Divorce in New Jersey carries special considerations when a couple has significant wealth. If you have children in private school or plan to pay for college, you must determine how you will share these expenses with the other parent.
Considering important factors can ease this complex decision to serve your child’s best interests now and in the future.
Educational expenses in divorce
State courts may address both private school and college costs as part of child support. However, judges do not use a one-size-fits-all approach. Instead, the court evaluates each case individually to make a determination.
Private school expenses
The decision about private school expenses depends on several factors. If the child attended private school during the marriage with both parents’ agreement, the court may rule that you keep the same environment. Stability can help your child adjust to the divorce.

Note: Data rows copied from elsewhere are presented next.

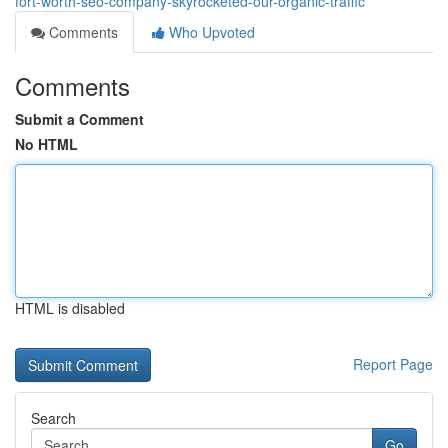
fort-worth-seo-company-skyrocketed-our-organic-traffic
Comments
Who Upvoted
Comments
Submit a Comment
No HTML
HTML is disabled
Report Page
Search
Go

The court will also examine the financial capabilities of both parents. If one parent can contribute to private school expenses without causing financial strain, the judge may order them to cover all or part of the costs.
New Jersey courts can require parents to contribute to college costs based on their financial capacity. The judge may also consider the child’s academic performance and the type of college.
The court may expect both parents to share the burden, ensuring that the child has the opportunity to pursue higher education. The choice of college can impact the financial responsibilities of each parent.
If the child attends an out-of-state or private university, the court may adjust the parents’ expected contribution to account for the increased cost. According to U.S. News and World Report, the average tuition cost for 2023 is $10,700 for in-state colleges, $23,600 for out-of-state public schools and $42,000 for private colleges.
Modification of education expenses
After the parents reach a child support agreement that covers education, either can request a modification. Changing the court order requires a substantial change in circumstances. Examples include changes in the child’s academic performance, the financial situation of either parent or the child’s educational choices.
Parents can also reach a private decision about educational expenses without court intervention. Clear communication and mutual understanding can lead to a cooperative resolution.